Tue May 12 11:01:45 CEST 2020

Lars Knoll (12 May 2020 09:49) wrote:
> My high level goal for the string classes in Qt 6 was to complete the
> Unicode related changes that we started for Qt 5.0, where we made utf8
> and utf16 the main encodings, and simplify things. I believe it’s
> important to leave the non Unicode world behind us, and offer an as
> consistent cross-platform story here as we can.

+1

> A next step is to change the build system, so that it (by default)
> assumes that source code is encoded in UTF-8. We [already] do set
> compiler flags to ensure this when building Qt itself,

... except on Windows, which we plan to fix; good plan.

> Our string handling classes currently consist of the following
> classes: QByteArray, QString, QStringView, QStringRef, QStringLiteral
> and QLatin1String. The set it too large, inconsistent and needs
> cleaning up:

Indeed, we recently documented which should be used when; doing so made
it clear that we'd be better with fewer of these, if only for the sake
of making it easier to explain !

> * QByteArray’s methods like toUpper() will only handle ASCII
>   characters (they assume Latin1 in Qt5).

We should document that doing even this is under sufferance and we wish
folk would stop using QByteArray for it.  It's an operation that
implicates the semantics of the bytes, so should be done using a class
that believes it knows the semantics of the bytes - which QByteArray
should steadfastly refuse to do.  Aim to remove at Qt 7.

> This would leave us with 4 string-related classes: QByteArray(View)
> and QString(View).

Sounds much better; and clearer.

> One open question is whether we should add a QUtf8String with a
> char8_t. I am not yet convinced that we actually need the class
> though.

How about a QUtf8View, replacing QLatin1String, as the way to pass
single-byte-encoded literals into our string APIs ?  See below.
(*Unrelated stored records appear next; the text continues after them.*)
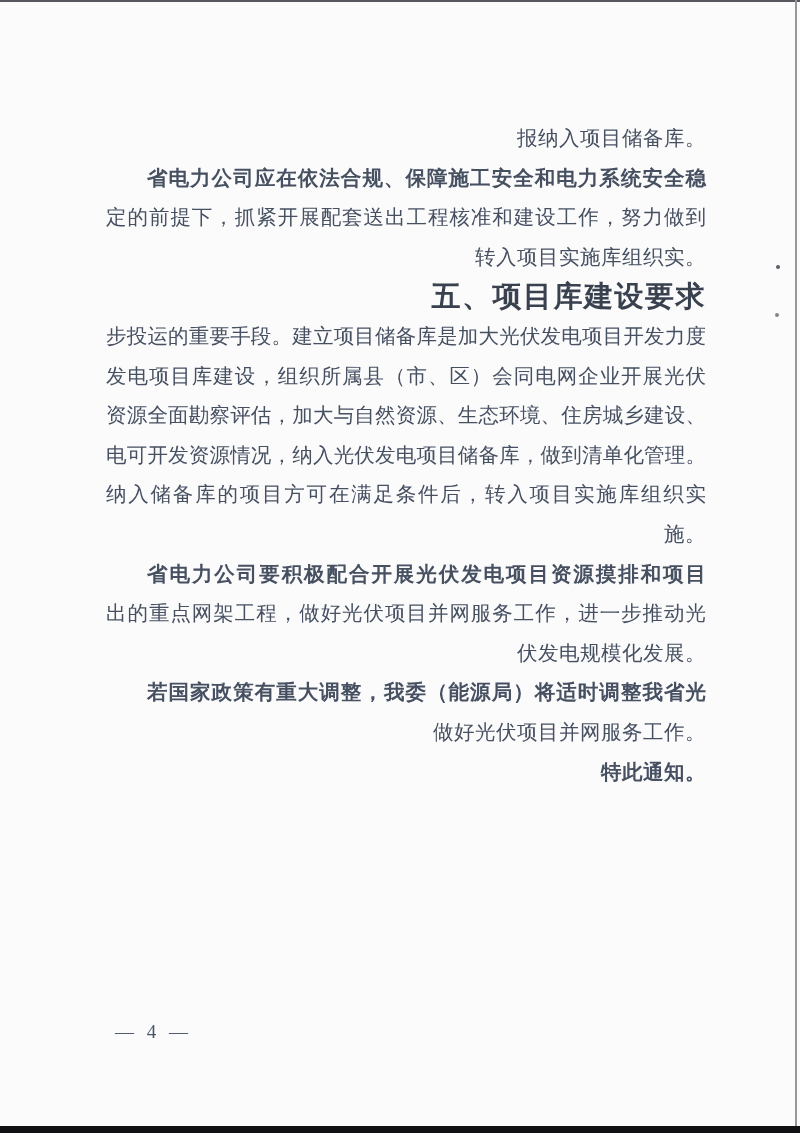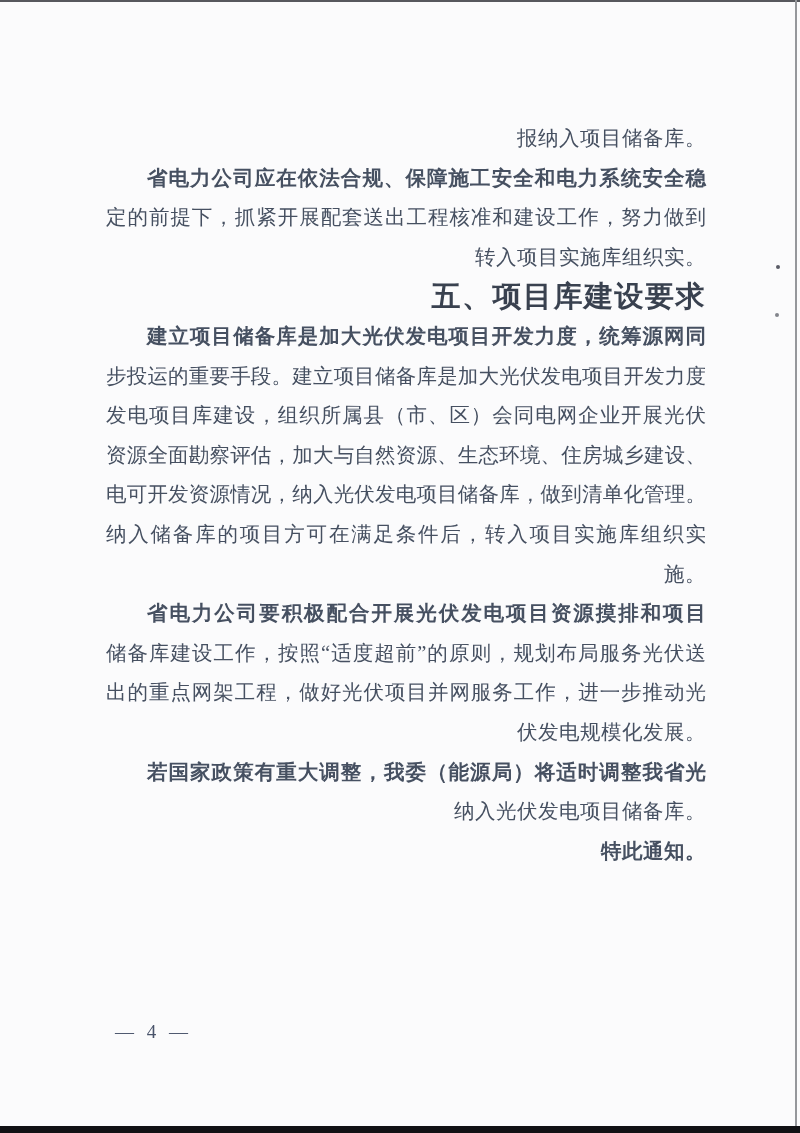--- a/index.html
+++ b/index.html
@@ -94,33 +94,31 @@
 
 <div class="page">
   <div class="edge-top"></div>
 
   <div class="doc-body">
       <div class="line">报纳入项目储备库。</div>
       <div class="line indent full">省电力公司应在依法合规、保障施工安全和电力系统安全稳</div>
       <div class="line full">定的前提下，抓紧开展配套送出工程核准和建设工作，努力做到</div>
       <div class="line">转入项目实施库组织实。</div>
       <div class="line heading indent">五、项目库建设要求</div>
-      <div class="line indent full">建立项目储备库是加大光伏发电项目开发力度，统筹源网同</div>
       <div class="line full">步投运的重要手段。建立项目储备库是加大光伏发电项目开发力度</div>
       <div class="line full">发电项目库建设，组织所属县（市、区）会同电网企业开展光伏</div>
       <div class="line full">资源全面勘察评估，加大与自然资源、生态环境、住房城乡建设、</div>
       <div class="line full">电可开发资源情况，纳入光伏发电项目储备库，做到清单化管理。</div>
       <div class="line full">纳入储备库的项目方可在满足条件后，转入项目实施库组织实</div>
       <div class="line">施。</div>
       <div class="line indent full">省电力公司要积极配合开展光伏发电项目资源摸排和项目</div>
-      <div class="line full">储备库建设工作，按照“适度超前”的原则，规划布局服务光伏送</div>
       <div class="line full">出的重点网架工程，做好光伏项目并网服务工作，进一步推动光</div>
       <div class="line">伏发电规模化发展。</div>
       <div class="line indent full">若国家政策有重大调整，我委（能源局）将适时调整我省光</div>
-      <div class="line">纳入光伏发电项目储备库。</div>
+      <div class="line">做好光伏项目并网服务工作。</div>
       <div class="line indent">特此通知。</div>
     </div>
 
   <div class="footer-page-number">— 4 —</div>
 
   <div class="scan-vline"></div>
   <div class="dot dot1"></div>
   <div class="dot dot2"></div>
   <div class="edge-bottom"></div>
 </div>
> The next question is what we do with our API methods. Currently we
> have many places where we have three to 4 overloads for the same
> methods (taking a QString, a QStringView, a QStringRef and a
> QLatin1String). We can’t have 4 overloads for each method in all of
> Qt, so we need to restrict overloads to the places where it is
> required. IMO this is mainly the string related classes
> themselves. And even there we can probably cut down on the number of
> overloads.

I largely agree, with the exception of: supporting an 8-bit string view
type for comparisons (including startsWith(), find()/indexOf() and
similar) can save client code a factor of two on the size of many string
literals.  I'm fine with limiting its use to the QString(View) API,
though.  So QUtf8View would replace QLatin1String as that 8-bit view
type, with a much more limited scope.

While we can simply ask folk to stick a u on the front of their strings,
doubling the size of each, it would be a kindness to those with lots of
string literals to allow them to use u8 instead and avoid that doubling.
Meanwhile, the many situations where data from an outside source arrives
in UTF-8 make a case for providing a view type that can wrap such data
and make it "presentable" for interaction with QString(View), tagged
with the right semantics (i.e. the knowledge that it's UTF-8) in the
type system.

	Eddy.